After finishing weaving the storage structure 310, the variable-diameter cone 300, and the flexible coring rotary body 200, the equal-tension bundled rope 400 is woven at the other end of the variable-diameter cone 300 using the shuttleless loom or the shuttle loom.

In some embodiments, after completing weaving the flexible coring rotary body 200, the shuttleless loom or the shuttle loom weaves continuously from the one end of the variable-diameter cone 300 towards the other end of the variable-diameter cone 300, and weaves the equal-tension bundled rope 400 starting from the other end of the variable-diameter cone 300.

The equal-tension bundled rope 400 is woven employing the 12-spindle helical interlacing braiding method.

After weaving the equal-tension bundled rope 400, the end cap 500 is printed onto the equal-tension bundled rope 400 using the 3D printer.

In some embodiments, after weaving the equal-tension bundled rope 400, printing the end cap 500 onto the equal-tension bundled rope 400 using the 3D printer includes: using 3D printing technology to print the molten or uncured cured resin onto the woven equal-tension bundled rope 400 to form the end cap 500.

The one side of the locking ring spring 110 is stitched onto the side wall of the one end of the flexible coring rotary body 200 to complete a preliminary installation of the limit locking mechanism 100.

After completing the preliminary installation of the limit locking mechanism 100, the inner wall of the limit cylinder 130 is stitched to the one end of the flexible coring rotary body 200 to complete preparation of the coring assembly.

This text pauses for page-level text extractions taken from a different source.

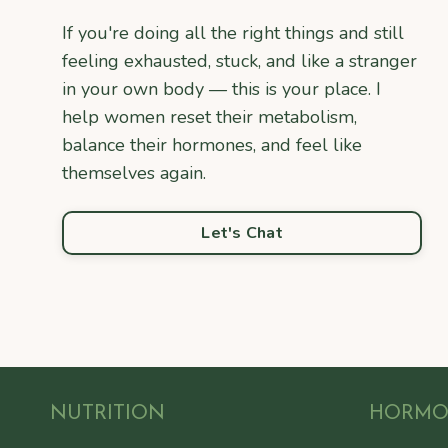
If you're doing all the right things and still
feeling exhausted, stuck, and like a stranger
in your own body — this is your place. I
help women reset their metabolism,
balance their hormones, and feel like
themselves again.
Let's Chat
NUTRITION
HORM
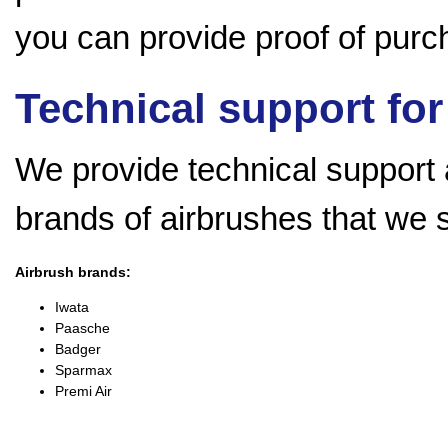
you can provide proof of purch
Technical support for
We provide technical support a
brands of airbrushes that we 
Airbrush brands:
Iwata
Paasche
Badger
Sparmax
Premi Air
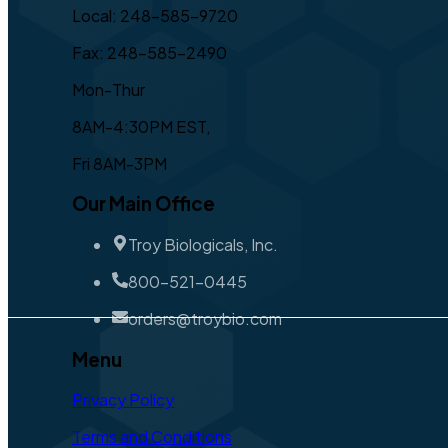
Local: 248-585-9720
Fax: 248-585-2490
Mon-Thur
8AM-4:30PM EST,
Fri 8AM-3PM
Our Main Office
Troy Biologicals, Inc.
800-521-0445
orders@troybio.com
Menu
Privacy Policy
Terms and Conditions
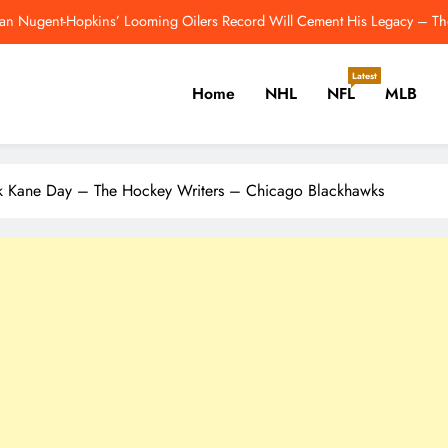
Breakout Candidates: One Player From E
Red Wings Blueprint for an Ideal Post-Yzerman Front Office – Th
Latest
Home
NHL
NFL
MLB
Colts Reportedly Make Jonathan Taylo
an Nugent-Hopkins’ Looming Oilers Record Will Cement His Legacy – Th
er, Cricket, Golf, Tennis.
ck Kane Day – The Hockey Writers – Chicago Blackhawks
Breakout Candidates: One Player From E
Red Wings Blueprint for an Ideal Post-Yzerman Front Office – Th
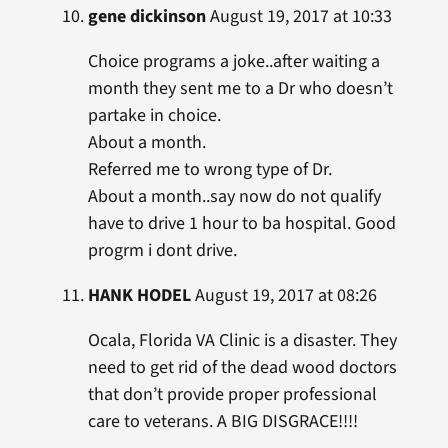
gene dickinson
August 19, 2017 at 10:33
Choice programs a joke..after waiting a
month they sent me to a Dr who doesn’t
partake in choice.
About a month.
Referred me to wrong type of Dr.
About a month..say now do not qualify
have to drive 1 hour to ba hospital. Good
progrm i dont drive.
HANK HODEL
August 19, 2017 at 08:26
Ocala, Florida VA Clinic is a disaster. They
need to get rid of the dead wood doctors
that don’t provide proper professional
care to veterans. A BIG DISGRACE!!!!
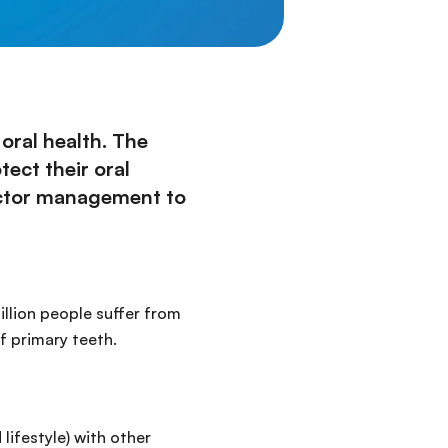
oral health. The
ect their oral
factor management to
illion people suffer from
f primary teeth.
lifestyle) with other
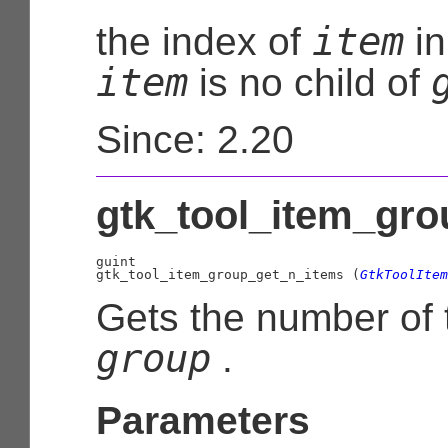
item
the index of
i
item
is no child of
Since: 2.20
gtk_tool_item_gro
guint

gtk_tool_item_group_get_n_items (
GtkToolItem
Gets the number of t
group
.
Parameters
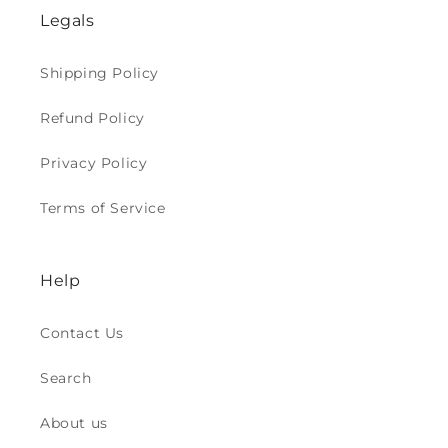
Legals
Shipping Policy
Refund Policy
Privacy Policy
Terms of Service
Help
Contact Us
Search
About us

By first weaving the storage structure 310 and then weaving the tube wall of the variable-diameter cone 300, it is more conducive to ensuring the structural accuracy of the woven variable-diameter cone 300 and flexible coring rotary body 200. Simultaneously, the woven storage structure 310 can provide the structural reinforcement effect to the tube wall of the variable-diameter cone 300 during its weaving process. Additionally, utilizing the characteristics of the storage structure 310, different tooling can be selected to clamp the preliminarily woven structure. After finishing weaving the flexible coring rotary body 200, the loom weaves from the one end towards the other end of the variable-diameter cone 300, and weaves the equal-tension bundled rope 400 starting from the other end of the variable-diameter cone 300. This improves the continuity of weaving and the connection accuracy between the equal-tension bundled rope 400 and the variable-diameter cone 300. The equal-tension bundled rope 400 is woven using the 12-spindle helical interlacing braiding method, thus endowing the equal-tension bundled rope 400 with high strength, excellent fatigue resistance, and dimensional stability, which ensures precise force transmission.

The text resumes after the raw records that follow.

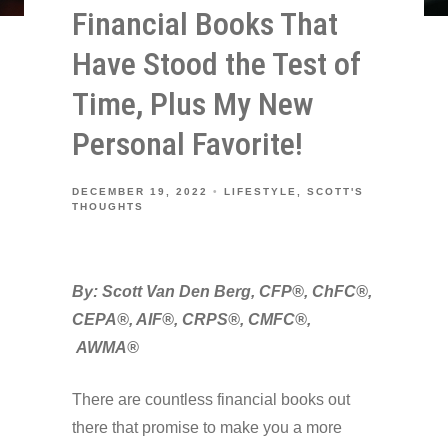
Financial Books That
Have Stood the Test of
Time, Plus My New
Personal Favorite!
DECEMBER 19, 2022
LIFESTYLE
SCOTT'S
THOUGHTS
By: Scott Van Den Berg, CFP®, ChFC®,
CEPA®, AIF®, CRPS®, CMFC®,
AWMA®
There are countless financial books out
there that promise to make you a more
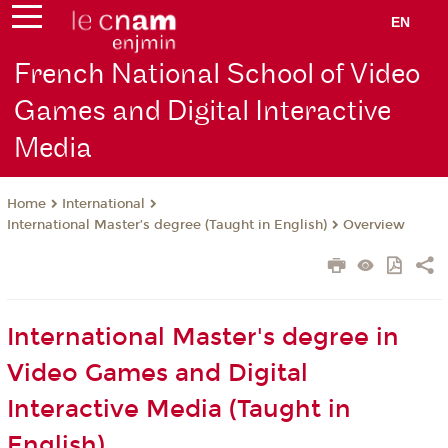
EN
French National School of Video
Games and Digital Interactive
Media
International
Home
International Master’s degree (Taught in English)
Overview
International Master's degree in
Video Games and Digital
Interactive Media (Taught in
English)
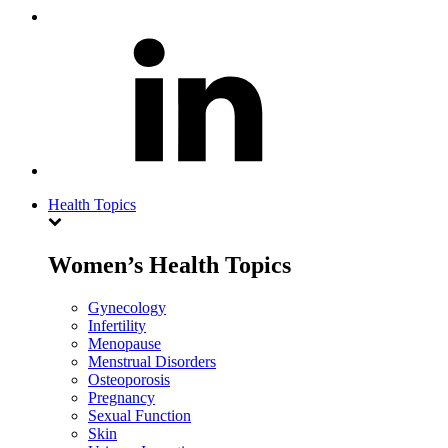
Health Topics
Women’s Health Topics
Gynecology
Infertility
Menopause
Menstrual Disorders
Osteoporosis
Pregnancy
Sexual Function
Skin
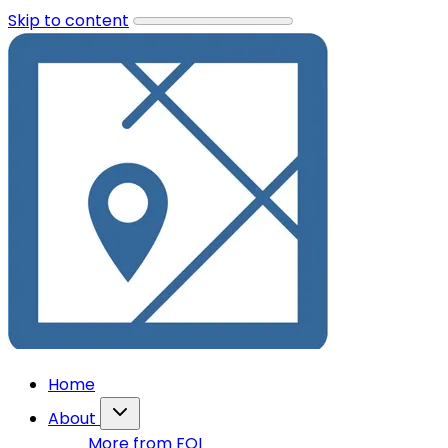
Skip to content
Home
About
More from FOI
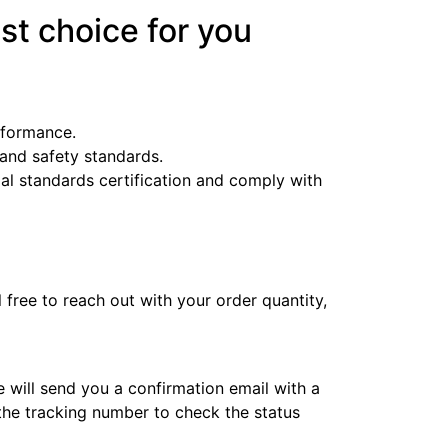
st choice for you
erformance.
y and safety standards.
l standards certification and comply with
l free to reach out with your order quantity,
e will send you a confirmation email with a
 the tracking number to check the status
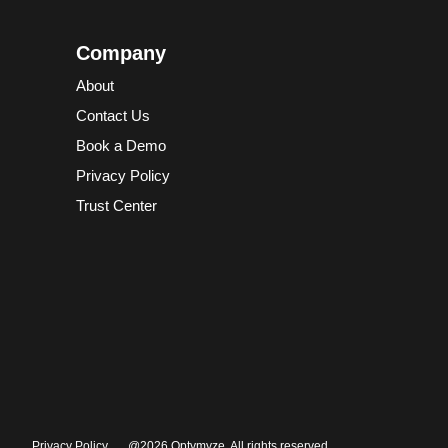
Company
About
Contact Us
Book a Demo
Privacy Policy
Trust Center
Privacy Policy
@2026 Optymyze. All rights reserved.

By using the 3D printer to print the end cap 500 onto the equal-tension bundled rope 400, the liquid resin can penetrate into fiber gaps of the equal-tension bundled rope 400, thereby improving the connection strength. The limit cylinder 130 is connected to the flexible coring rotary body 200 by stitching, which greatly improves the efficiency of structural preparation.

Although the embodiments of the present disclosure have been disclosed as above, they are not limited to the applications listed in the present disclosure and embodiments. They can be fully applied to various fields suitable for the present disclosure. For those skilled in the art, additional modifications can be easily implemented. Therefore, without departing from the general concept defined by the claims and their equivalents, the present disclosure is not limited to specific details and the illustrations shown and described herein.